▸ **PASSAGE**:
↓↓↓

Tuesday, December 13, 2011

Online Poker’s Hot Stove League

Online Poker’s Hot Stove League“When might Americans, who invented the freakin’ game in the first place, be able to play it again on the Internet?”

So writes James McManus at the conclusion of his new piece over on Grantland, “Full Tilt Boogie: The UIGEA and You.” In his lengthy feature McManus recounts the last eight months or so of online poker in the United States -- including the whole Full Tilt fiasco -- a prelude, it appears, to a series of articles he’ll be writing for the site.

Some of us Yanks are still playing online poker, actually. Sort of.

I’ve mentioned here how I’ve won some freerolls on Hero Poker and Carbon Poker, thereby earning myself some modest real money rolls on both sites. Had sort of an interesting series of exchanges with support over at Hero Poker over the last week or so which I thought I’d share, if only to pass along an actual anecdote related to playing online poker. (Remember when we used to share those all the time?)

One aspect of Hero I have liked is the fairly frequent awarding of tickets for sit-n-gos and tourneys (all micro stuff) as well as the occasional bonus. The more you play, the higher you rise through the various levels they have on the site (Farmer, Recruit, Barbarian, etc.), and I believe you earn some sort of small something each step of the way. (Here’s a page describing it all, if you’re curious.)

In late November I tripped over one of the levels and was given both a play-through bonus worth $15 (i.e., I had to play a certain amount to earn it) and an instant bonus of $10. As is my custom, I recorded the instant bonus in my daily ledger along with other info about my play for that day, and pretty much forgot about it.

↑↑↑

▸ **SUPPLIED DATA**:

↓↓↓

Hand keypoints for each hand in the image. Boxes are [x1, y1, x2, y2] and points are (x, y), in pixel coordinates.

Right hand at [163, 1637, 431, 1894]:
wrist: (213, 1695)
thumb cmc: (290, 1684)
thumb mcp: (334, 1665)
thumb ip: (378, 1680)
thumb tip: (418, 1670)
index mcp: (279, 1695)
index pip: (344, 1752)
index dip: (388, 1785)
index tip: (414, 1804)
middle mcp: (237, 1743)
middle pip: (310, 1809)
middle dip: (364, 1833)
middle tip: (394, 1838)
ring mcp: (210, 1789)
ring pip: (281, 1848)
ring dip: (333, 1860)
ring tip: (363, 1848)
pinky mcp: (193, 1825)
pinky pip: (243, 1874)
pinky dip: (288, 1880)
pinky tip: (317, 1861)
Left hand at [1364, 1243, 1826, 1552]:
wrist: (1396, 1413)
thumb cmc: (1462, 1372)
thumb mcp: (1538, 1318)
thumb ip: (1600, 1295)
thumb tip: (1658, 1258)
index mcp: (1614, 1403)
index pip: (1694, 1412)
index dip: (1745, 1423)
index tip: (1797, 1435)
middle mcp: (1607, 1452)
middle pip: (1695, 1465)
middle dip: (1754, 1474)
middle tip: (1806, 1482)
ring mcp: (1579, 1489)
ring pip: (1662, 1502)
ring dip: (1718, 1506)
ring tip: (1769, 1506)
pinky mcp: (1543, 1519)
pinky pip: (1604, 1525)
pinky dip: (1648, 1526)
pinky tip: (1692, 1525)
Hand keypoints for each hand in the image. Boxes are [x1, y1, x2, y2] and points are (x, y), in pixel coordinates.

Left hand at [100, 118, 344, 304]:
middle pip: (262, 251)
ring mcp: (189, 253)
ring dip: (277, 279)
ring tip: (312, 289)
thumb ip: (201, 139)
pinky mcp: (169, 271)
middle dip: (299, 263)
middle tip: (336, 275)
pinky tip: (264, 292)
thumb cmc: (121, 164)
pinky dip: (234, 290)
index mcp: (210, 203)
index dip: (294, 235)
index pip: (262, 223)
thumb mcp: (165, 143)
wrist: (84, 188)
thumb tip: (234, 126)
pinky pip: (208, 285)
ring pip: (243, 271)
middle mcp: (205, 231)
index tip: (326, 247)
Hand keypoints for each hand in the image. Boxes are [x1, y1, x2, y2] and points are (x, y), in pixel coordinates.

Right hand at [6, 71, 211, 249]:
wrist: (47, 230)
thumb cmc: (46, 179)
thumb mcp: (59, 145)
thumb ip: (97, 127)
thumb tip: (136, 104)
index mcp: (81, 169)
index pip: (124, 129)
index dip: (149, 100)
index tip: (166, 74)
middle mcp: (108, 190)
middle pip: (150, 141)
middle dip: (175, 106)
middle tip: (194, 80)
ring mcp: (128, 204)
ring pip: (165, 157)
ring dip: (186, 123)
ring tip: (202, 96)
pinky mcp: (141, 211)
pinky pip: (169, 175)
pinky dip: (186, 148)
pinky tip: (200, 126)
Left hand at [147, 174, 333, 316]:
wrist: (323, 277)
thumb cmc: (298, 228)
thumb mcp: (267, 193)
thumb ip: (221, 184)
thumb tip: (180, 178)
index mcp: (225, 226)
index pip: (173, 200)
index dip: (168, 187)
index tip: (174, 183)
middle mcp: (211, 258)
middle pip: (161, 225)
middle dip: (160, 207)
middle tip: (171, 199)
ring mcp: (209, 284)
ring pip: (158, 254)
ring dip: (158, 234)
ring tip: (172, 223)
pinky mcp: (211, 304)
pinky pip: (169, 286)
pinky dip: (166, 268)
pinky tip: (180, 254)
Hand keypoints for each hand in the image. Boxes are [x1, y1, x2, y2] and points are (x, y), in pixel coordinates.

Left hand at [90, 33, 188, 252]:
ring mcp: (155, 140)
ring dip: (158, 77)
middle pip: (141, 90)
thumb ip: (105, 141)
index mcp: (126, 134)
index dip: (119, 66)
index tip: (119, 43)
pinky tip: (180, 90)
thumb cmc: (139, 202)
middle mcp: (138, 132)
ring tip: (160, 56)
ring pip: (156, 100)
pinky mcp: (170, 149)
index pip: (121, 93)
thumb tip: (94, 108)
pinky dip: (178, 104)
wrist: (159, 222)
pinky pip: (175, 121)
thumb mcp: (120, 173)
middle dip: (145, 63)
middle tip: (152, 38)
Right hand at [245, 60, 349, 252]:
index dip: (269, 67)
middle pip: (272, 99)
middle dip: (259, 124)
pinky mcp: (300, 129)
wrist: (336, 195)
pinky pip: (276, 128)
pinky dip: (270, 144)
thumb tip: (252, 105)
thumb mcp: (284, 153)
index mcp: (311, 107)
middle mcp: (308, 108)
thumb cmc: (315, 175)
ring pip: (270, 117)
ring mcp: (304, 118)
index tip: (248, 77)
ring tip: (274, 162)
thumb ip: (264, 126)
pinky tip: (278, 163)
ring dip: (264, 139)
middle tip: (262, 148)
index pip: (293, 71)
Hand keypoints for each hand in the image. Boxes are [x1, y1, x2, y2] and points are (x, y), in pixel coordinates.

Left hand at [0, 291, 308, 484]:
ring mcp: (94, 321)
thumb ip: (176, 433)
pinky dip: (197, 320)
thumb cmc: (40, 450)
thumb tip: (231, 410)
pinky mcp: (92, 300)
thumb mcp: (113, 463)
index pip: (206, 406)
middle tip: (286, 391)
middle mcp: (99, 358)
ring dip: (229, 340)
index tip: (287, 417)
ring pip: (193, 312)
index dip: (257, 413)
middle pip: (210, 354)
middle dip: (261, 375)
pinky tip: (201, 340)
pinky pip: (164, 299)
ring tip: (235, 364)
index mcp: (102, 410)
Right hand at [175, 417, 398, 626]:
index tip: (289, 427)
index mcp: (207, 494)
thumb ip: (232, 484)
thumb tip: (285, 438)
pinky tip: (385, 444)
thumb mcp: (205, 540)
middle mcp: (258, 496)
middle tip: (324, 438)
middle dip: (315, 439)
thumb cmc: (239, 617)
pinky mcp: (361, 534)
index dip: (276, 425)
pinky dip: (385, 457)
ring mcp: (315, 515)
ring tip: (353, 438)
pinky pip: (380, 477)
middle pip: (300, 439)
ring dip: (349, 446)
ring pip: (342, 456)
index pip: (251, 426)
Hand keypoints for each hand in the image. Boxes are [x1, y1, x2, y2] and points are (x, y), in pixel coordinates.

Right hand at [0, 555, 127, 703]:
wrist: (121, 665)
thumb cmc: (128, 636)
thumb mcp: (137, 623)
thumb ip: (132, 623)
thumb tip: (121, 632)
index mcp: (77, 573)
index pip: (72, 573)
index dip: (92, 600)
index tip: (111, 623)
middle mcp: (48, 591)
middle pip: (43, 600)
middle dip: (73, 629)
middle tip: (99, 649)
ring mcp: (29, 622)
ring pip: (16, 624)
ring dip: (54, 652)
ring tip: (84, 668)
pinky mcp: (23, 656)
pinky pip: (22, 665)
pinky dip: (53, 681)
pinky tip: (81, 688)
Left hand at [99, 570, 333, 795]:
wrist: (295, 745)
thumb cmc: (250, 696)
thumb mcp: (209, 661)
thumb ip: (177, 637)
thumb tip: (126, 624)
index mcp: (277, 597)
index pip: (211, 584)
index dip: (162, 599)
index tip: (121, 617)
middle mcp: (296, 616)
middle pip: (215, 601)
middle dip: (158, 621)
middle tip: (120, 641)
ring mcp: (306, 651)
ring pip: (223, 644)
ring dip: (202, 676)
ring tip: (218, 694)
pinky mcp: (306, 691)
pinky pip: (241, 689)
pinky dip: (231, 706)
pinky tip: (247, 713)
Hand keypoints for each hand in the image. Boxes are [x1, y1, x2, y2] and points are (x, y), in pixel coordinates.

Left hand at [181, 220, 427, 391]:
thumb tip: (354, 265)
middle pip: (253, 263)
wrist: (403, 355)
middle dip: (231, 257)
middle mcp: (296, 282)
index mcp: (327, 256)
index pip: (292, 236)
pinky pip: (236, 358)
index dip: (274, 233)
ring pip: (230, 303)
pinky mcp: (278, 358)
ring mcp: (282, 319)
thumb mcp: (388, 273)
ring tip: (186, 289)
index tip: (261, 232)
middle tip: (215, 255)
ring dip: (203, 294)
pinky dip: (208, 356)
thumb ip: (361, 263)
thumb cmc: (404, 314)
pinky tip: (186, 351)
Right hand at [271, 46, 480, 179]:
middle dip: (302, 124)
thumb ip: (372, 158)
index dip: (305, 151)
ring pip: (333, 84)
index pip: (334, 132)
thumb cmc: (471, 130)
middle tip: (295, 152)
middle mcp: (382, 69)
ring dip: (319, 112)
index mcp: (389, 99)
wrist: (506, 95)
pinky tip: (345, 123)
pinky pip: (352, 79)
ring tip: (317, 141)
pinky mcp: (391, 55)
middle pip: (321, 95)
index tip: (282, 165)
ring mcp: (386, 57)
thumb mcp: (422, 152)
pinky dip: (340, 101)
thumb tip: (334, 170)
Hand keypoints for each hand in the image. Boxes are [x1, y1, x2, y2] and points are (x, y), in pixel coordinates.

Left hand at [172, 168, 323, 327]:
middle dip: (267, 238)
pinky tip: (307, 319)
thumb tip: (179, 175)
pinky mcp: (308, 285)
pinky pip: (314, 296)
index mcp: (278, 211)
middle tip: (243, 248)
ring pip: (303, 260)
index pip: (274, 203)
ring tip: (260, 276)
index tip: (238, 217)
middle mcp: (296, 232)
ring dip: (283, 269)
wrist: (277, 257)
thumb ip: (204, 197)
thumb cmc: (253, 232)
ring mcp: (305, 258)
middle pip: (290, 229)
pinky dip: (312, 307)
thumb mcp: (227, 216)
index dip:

↑↑↑

▸ **PROBLEM TO SOLVE**: Extract the portion of the online poker post starting at "So writes James" and ending at "actually. Sort of.", word for word.

▸ **RESULT FOR THIS EXERCISE**:
So writes James McManus at the conclusion of his new piece over on Grantland, “Full Tilt Boogie: The UIGEA and You.” In his lengthy feature McManus recounts the last eight months or so of online poker in the United States -- including the whole Full Tilt fiasco -- a prelude, it appears, to a series of articles he’ll be writing for the site.

Some of us Yanks are still playing online poker, actually. Sort of.